Herb's concept of nearly decomposable systems, from his essay "The Architecture of Complexity," changed my thinking. "Why?" I hear you asking. Because I was seeing my once-held view *not* working well in practice. With collaboration at every layer, my organization ended up in confusion. Communication was muddled. Ownership, berserk. In nearly decomposable systems, however, the "interactions among subsystems are weak but not negligible." Stable subsystems allow for a more adaptive whole. Then, "collecting points" of interaction (as Herb calls them in The Sciences of the Artificial) enable more decentralized decision making that still contributes to progress of the whole. The question then becomes-- what is the best level of decentralization given the organization and task environment?
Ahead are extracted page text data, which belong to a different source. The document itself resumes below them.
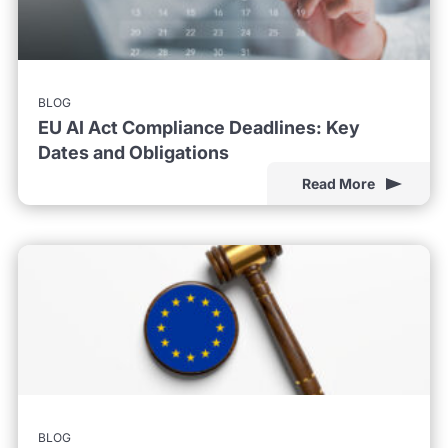
BLOG
EU AI Act Compliance Deadlines: Key
Dates and Obligations
Read More
BLOG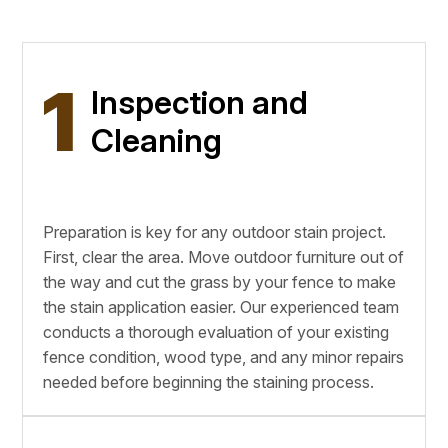
1
Inspection and
Cleaning
Preparation is key for any outdoor stain project.
First, clear the area. Move outdoor furniture out of
the way and cut the grass by your fence to make
the stain application easier. Our experienced team
conducts a thorough evaluation of your existing
fence condition, wood type, and any minor repairs
needed before beginning the staining process.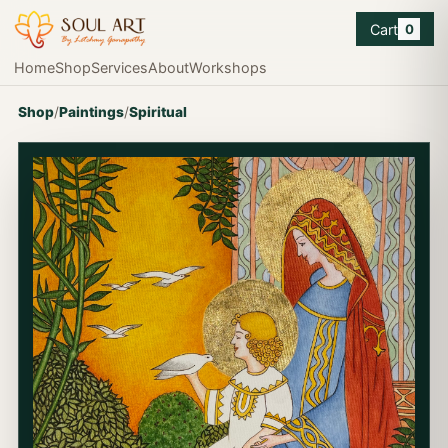
Cart
0
Home
Shop
Services
About
Workshops
Shop
/
Paintings
/
Spiritual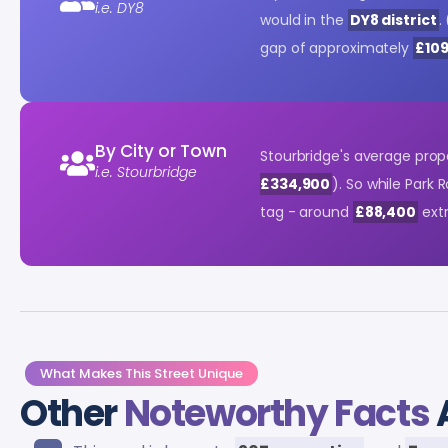
i.e. DY8
would in the
DY8 district
. 
gap of approximately
£10
By City or Town
Stourbridge's average prop
i.e. Stourbridge
£334,900
). So while Park 
tag - around
£88,400
extr
What Makes This Street Unique
Other
Noteworthy Facts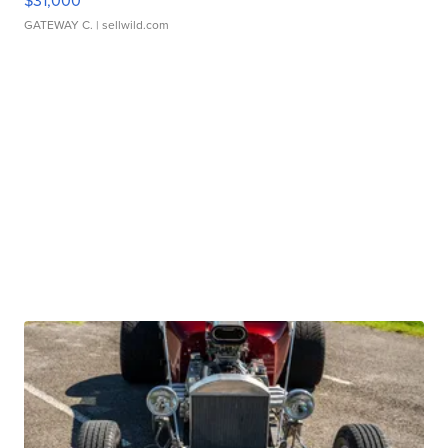
$31,000
GATEWAY C.
| sellwild.com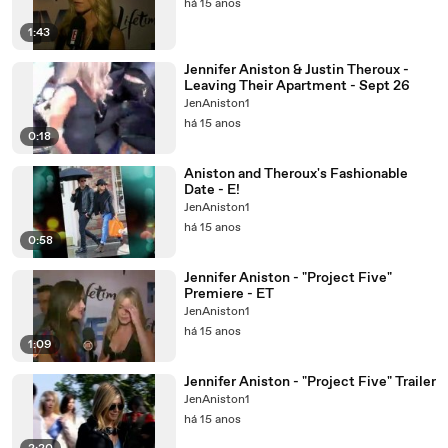
há 15 anos
1:43
Jennifer Aniston & Justin Theroux -
Leaving Their Apartment - Sept 26
JenAniston1
há 15 anos
0:18
Aniston and Theroux's Fashionable
Date - E!
JenAniston1
há 15 anos
0:58
Jennifer Aniston - "Project Five"
Premiere - ET
JenAniston1
há 15 anos
1:09
Jennifer Aniston - "Project Five" Trailer
JenAniston1
há 15 anos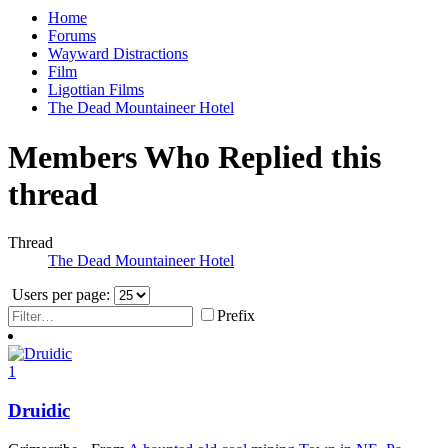
Home
Forums
Wayward Distractions
Film
Ligottian Films
The Dead Mountaineer Hotel
Members Who Replied this
thread
Thread
The Dead Mountaineer Hotel
Users per page:
Prefix
1
Druidic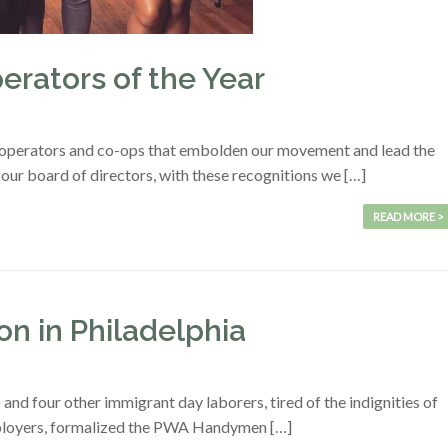
rators of the Year
operators and co-ops that embolden our movement and lead the
r board of directors, with these recognitions we […]
READ MORE >
n in Philadelphia
and four other immigrant day laborers, tired of the indignities of
mployers, formalized the PWA Handymen […]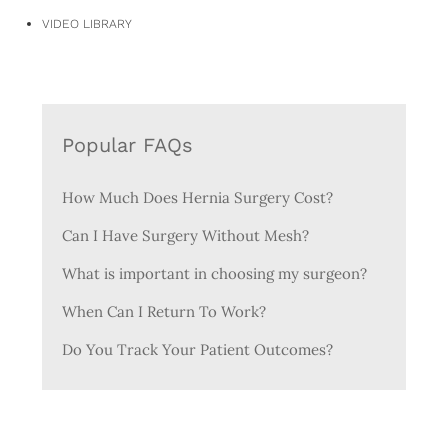
VIDEO LIBRARY
Popular FAQs
How Much Does Hernia Surgery Cost?
Can I Have Surgery Without Mesh?
What is important in choosing my surgeon?
When Can I Return To Work?
Do You Track Your Patient Outcomes?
As I think about how we structure the teams at my organization, and in particular, how we think of the nesting pattern and collecting points among them, I now start from the Nearly Decomposable heuristic. Are our teams stable on their own? Are dependencies collecting at the right place? This extends to the partnerships I build with other companies. Do we have the right collecting points between our organizations, suited to the task environment of our respective orgs?
Curated trial and error. The theory is the program. Nearly decomposable systems. These heuristics, care of my buddy Herb, have begun to offer me a more structured way for dealing with new situations. What's missing, I recognize, is emphasis on emotion and relationships. My sense is that this is largely missing from Herb Simon's writing and thoughts. Odd (and alarming?) for such a bulk of work focusing on human behavior. How do we understand bounded rationality within infinite games without understanding the emotion we each bring to every new situation? How do we understand our world without recognizing the sentimental nature that gives warmth to life?
Putting emphasis on a few simple tools creates compounding value. "By combinatorics on a few primitive elements, unbounded variety can be created," Herb writes in The Shape of Automation. Herb Simon has been an excellent thought mentor. Not only has he provided me with a handful of useful tools, but he also serves as a reminder that "exploring is the name of the game." In applying these heuristics across fields, from organizational design to studies of artificial intelligence, Herb demonstrated that you can have fun across multiple disciplines, in seemingly coherent fashion. And that sounds pretty great to me.
Art by Wu Guanzhong
PS. What's fun about this game, in the dance of getting to know your thought mentors, is that you ultimately are introduced to *their* thought mentors in the process. John Dewey was a thought mentor to Herb Simon, particularly his idea that learning takes place by reconciling different points of view. This is another takeaway of mine from Herb's work: as new learnings are acquired, problems are solved, and progress is advanced by reconciling the deltas.
*Funny, how ideas solidify into your memory and then you can no longer remember where you came across them. I'm still on the hunt for this citation.